The event was overseen by WL’s Project Manager Phil Gladman. He comments: “The Adoration Trilogy – Searching For Apollo is a unique legacy photograph featuring over 70 of the most iconic music legends of the past five decades as street buskers. Our brief was to light the piece and ensure that it looked as magnificent as possible for its unveiling within the V & A”.
The artwork is presented as a 4 x 5 metre altarpiece-style structure, with a jukebox at its base - allowing viewers to enjoy their favourite music whilst reflecting on this impressive contemporary art piece. As part of its brief, WL also had to create a support frame in which the piece could be positioned during its construction on site. Phil explains: “We had to supply and erect two scaff towers in order for the piece to be put into place. That said, due to the V & A being open to the public, we had to put half of this in during the morning and then later that evening before the event itself”.

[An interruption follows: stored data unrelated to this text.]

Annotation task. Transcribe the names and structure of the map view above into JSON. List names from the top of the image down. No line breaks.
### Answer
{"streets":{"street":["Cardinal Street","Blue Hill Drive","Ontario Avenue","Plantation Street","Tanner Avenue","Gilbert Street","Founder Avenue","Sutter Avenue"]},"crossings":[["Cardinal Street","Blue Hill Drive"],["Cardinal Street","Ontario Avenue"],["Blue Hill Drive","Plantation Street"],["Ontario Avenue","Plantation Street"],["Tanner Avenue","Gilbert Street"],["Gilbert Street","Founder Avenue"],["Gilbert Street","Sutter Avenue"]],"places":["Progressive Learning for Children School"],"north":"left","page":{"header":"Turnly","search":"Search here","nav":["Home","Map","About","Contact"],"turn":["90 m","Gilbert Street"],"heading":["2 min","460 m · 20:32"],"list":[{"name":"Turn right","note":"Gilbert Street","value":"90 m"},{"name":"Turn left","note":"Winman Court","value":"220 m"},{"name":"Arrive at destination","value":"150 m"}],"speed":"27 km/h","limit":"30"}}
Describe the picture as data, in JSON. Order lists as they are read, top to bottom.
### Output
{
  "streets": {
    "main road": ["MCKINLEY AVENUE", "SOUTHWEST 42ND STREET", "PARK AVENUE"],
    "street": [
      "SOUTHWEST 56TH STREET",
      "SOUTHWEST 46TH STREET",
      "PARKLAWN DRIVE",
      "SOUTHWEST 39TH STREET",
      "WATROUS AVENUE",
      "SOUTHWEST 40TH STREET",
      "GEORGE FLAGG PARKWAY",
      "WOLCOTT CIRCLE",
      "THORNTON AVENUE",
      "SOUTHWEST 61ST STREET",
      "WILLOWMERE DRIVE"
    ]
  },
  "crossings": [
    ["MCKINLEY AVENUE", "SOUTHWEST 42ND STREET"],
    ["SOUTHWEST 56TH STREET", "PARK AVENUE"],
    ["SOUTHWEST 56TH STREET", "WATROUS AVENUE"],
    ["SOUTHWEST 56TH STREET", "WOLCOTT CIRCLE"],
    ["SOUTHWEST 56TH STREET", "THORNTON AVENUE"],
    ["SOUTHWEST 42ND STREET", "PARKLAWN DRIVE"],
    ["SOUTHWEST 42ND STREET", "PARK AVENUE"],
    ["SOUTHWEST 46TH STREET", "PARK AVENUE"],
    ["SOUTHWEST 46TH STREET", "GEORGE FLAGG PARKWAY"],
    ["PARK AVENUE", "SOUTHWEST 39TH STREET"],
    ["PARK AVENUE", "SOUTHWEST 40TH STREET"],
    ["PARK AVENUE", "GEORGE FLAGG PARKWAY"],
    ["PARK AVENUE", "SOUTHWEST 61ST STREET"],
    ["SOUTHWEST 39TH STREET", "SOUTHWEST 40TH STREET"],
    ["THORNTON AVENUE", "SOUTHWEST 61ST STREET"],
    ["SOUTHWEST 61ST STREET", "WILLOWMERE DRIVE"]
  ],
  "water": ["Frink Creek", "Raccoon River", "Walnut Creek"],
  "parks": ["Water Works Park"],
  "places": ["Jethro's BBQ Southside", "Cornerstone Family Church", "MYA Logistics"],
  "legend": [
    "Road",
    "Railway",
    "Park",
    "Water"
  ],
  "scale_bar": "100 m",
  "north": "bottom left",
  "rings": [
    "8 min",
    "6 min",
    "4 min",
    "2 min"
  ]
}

The evening took place in the Raphael Gallery with more than 350 people in attendance. These included music legends such as Ray Davies, Tom Jones, Paul Weller, Peter Gabriel, Alice Cooper, Donovan and Ali Campbell.
Following the drinks reception and unveiling of the piece, there was a live performance by Donovan, Joolz Jones and Danny Thompson. WL supplied the microphones, loud speakers and audio mixer for the live performances. WL also had to provide additional atmospheric lighting throughout the space.
Phil comments: “Having frequently worked at the V & A Museum, we have an intimate knowledge of the various spaces within the building. As a result, whenever we are asked to work there, we are able to draw on this experience and ensure that any event achieves its potential; as seen on this occasion”.
The artwork is the first in the Trilogy, with influential women musicians being featured in the second piece and the third work depicting today’s rising stars.